Coaching from New Seasons buyers is a key element of the GYRTM course, especially near the end, when the grocer hosts Evaluations Night. “Everyone thinks it’s like “Shark Tank,” but it’s not that scary at all,” says Jill. Entrepreneurs pitch and sample their product to 3–4 buyers at the New Seasons headquarters.

And it’s not final-exam mode, but more of a conversation that homes in on cost of goods and profit margins, what sells in the market and why. Other nitty-gritty factors discussed include how a product fits within allotted shelf space and how the product will demo. “The feedback is invaluable,” says Jill, and it provides each food business with targeted ways to fine-tune their creation.

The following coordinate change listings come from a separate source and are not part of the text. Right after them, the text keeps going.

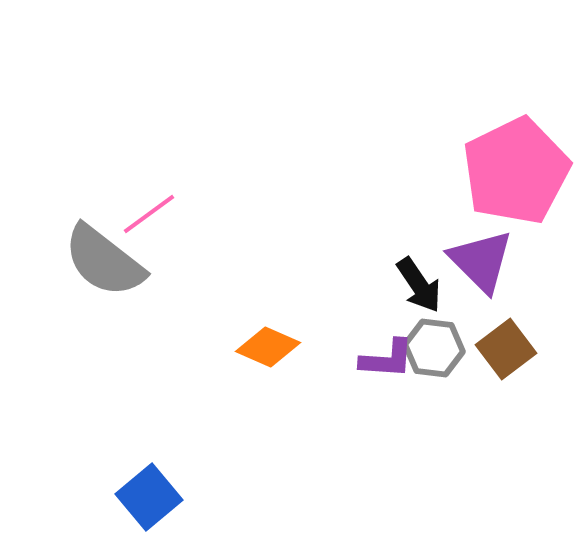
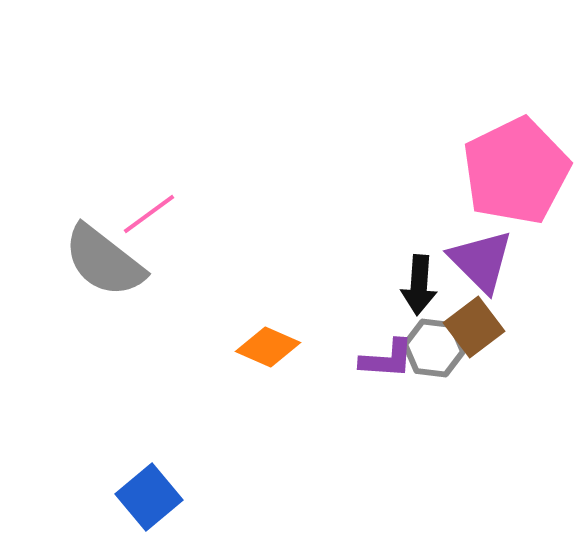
black arrow: rotated 38 degrees clockwise
brown square: moved 32 px left, 22 px up
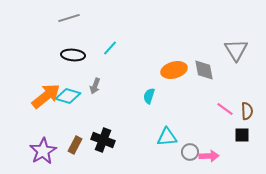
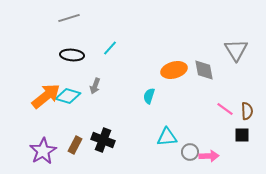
black ellipse: moved 1 px left
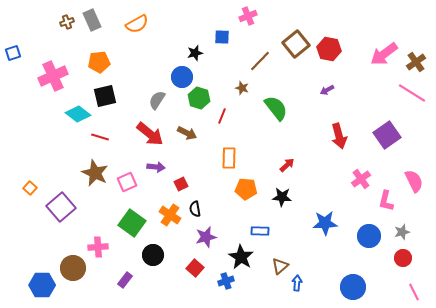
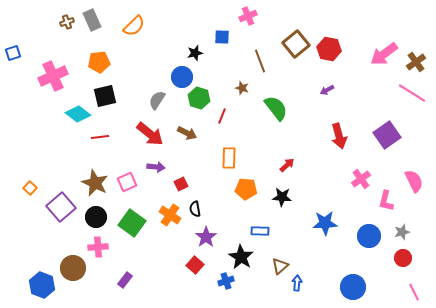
orange semicircle at (137, 24): moved 3 px left, 2 px down; rotated 15 degrees counterclockwise
brown line at (260, 61): rotated 65 degrees counterclockwise
red line at (100, 137): rotated 24 degrees counterclockwise
brown star at (95, 173): moved 10 px down
purple star at (206, 237): rotated 20 degrees counterclockwise
black circle at (153, 255): moved 57 px left, 38 px up
red square at (195, 268): moved 3 px up
blue hexagon at (42, 285): rotated 20 degrees clockwise
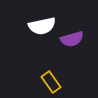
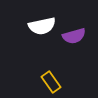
purple semicircle: moved 2 px right, 3 px up
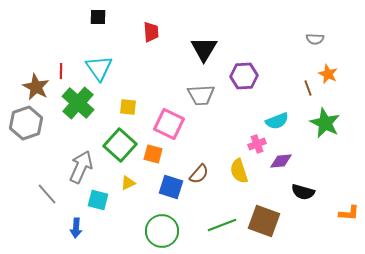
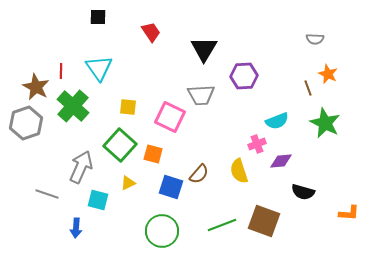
red trapezoid: rotated 30 degrees counterclockwise
green cross: moved 5 px left, 3 px down
pink square: moved 1 px right, 7 px up
gray line: rotated 30 degrees counterclockwise
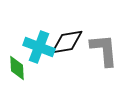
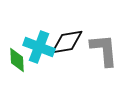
green diamond: moved 8 px up
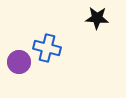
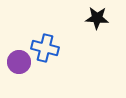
blue cross: moved 2 px left
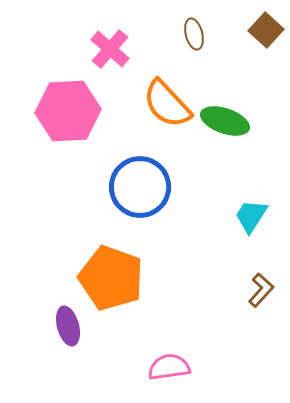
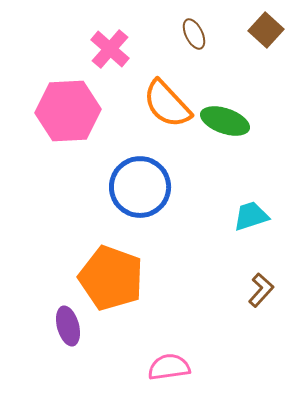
brown ellipse: rotated 12 degrees counterclockwise
cyan trapezoid: rotated 39 degrees clockwise
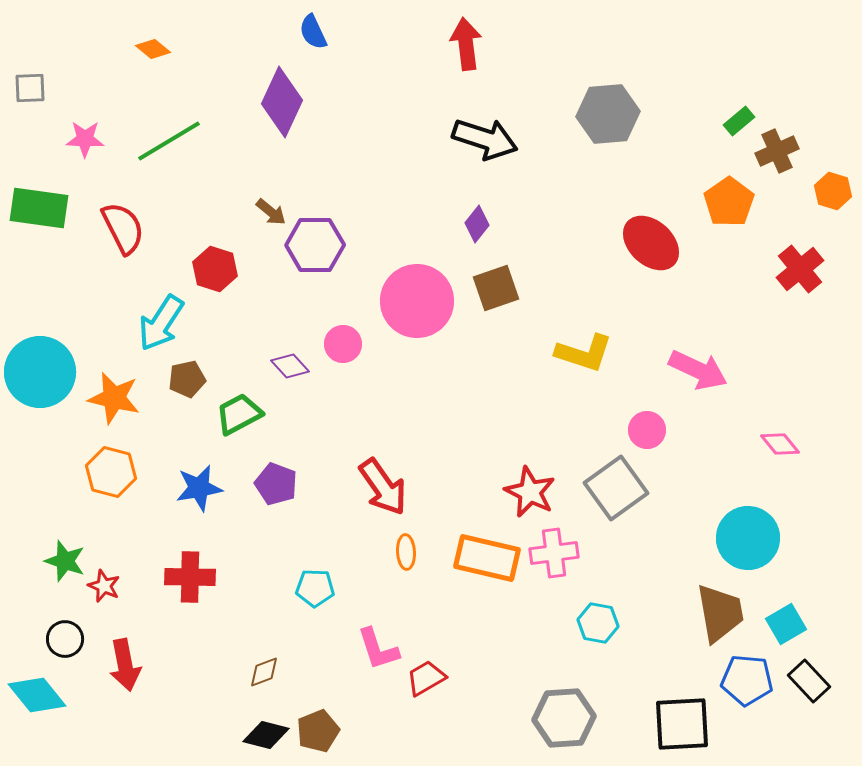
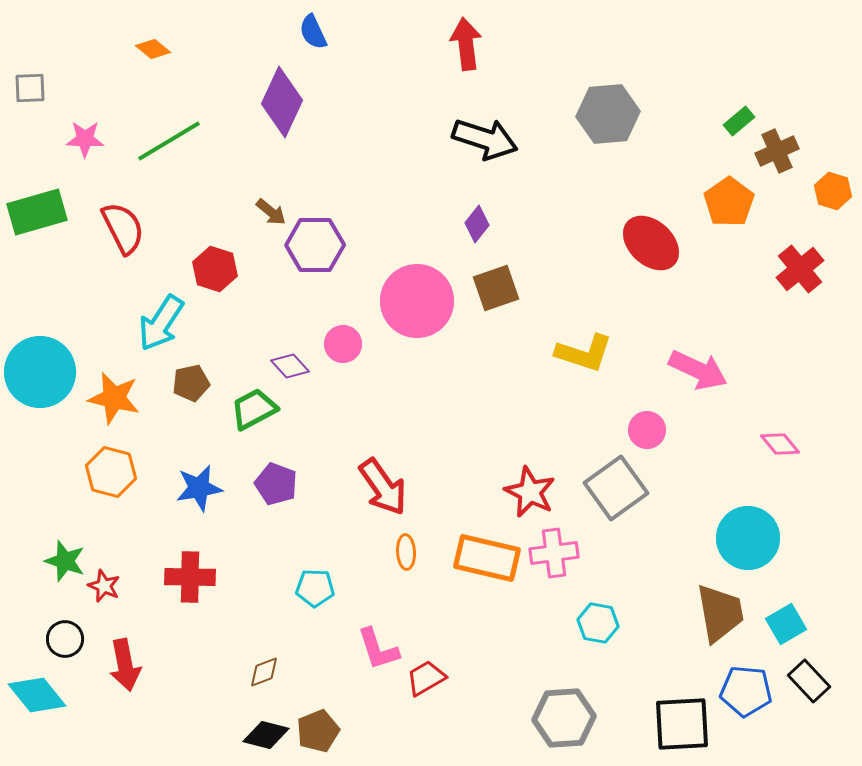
green rectangle at (39, 208): moved 2 px left, 4 px down; rotated 24 degrees counterclockwise
brown pentagon at (187, 379): moved 4 px right, 4 px down
green trapezoid at (239, 414): moved 15 px right, 5 px up
blue pentagon at (747, 680): moved 1 px left, 11 px down
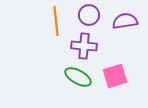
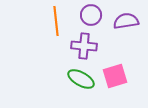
purple circle: moved 2 px right
purple semicircle: moved 1 px right
green ellipse: moved 3 px right, 2 px down
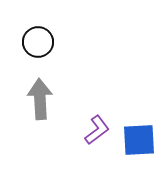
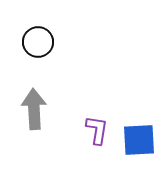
gray arrow: moved 6 px left, 10 px down
purple L-shape: rotated 44 degrees counterclockwise
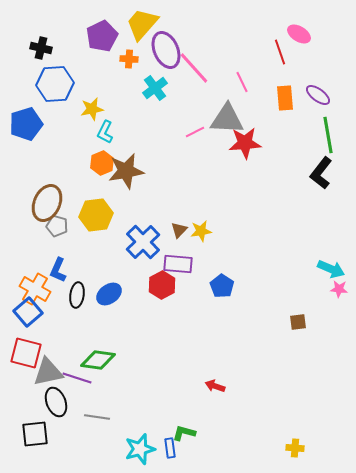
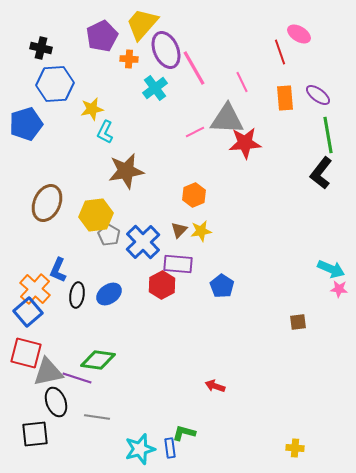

In addition to logistics and detail, the buyers weigh in on story. “Often, when vendors present, all of the focus is on the product,” says Chris. “For me, their backstory is as important as the product, because the consumer connects to both.” Is the inspiration family heritage, like the Italian sauces from Sapori di Casa? Or does it connect to health, like Kember’s Gluten Free granola and mixes?

For some, their product evolves from restaurant legacy. The family-owned Tân Tân Café and Deli in Beaverton and Vancouver is releasing a line of Vietnamese sauces after completing GYRTM. “New Seasons has been the ideal first retail market to introduce our sauces because they are the most encouraging and patient partner for a local food startup such as ours,” says second-generation co-owner Lisa Tran.

“Because of the program, we get to introduce products that our competition doesn’t have,” says Chris. And open doors to diverse communities. As New Seasons expands into Washington and Northern California, they hope to grow this model by connecting with local food incubators and other mission-driven organizations.

Already on the radar is La Cocina in San Francisco’s Mission District, a kitchen incubator for minority and immigrant women-run food businesses, as are The Good Food Network and Business Impact NW in Seattle. “All three support local producers in different ways and provide valuable resources, from securing small producer loans to marketing and business planning,” says Chris.

For our food-loving city, this inventive collaboration of Portland Community College, Food Innovation Center, and New Seasons Market paves the path for more culinary dreamers.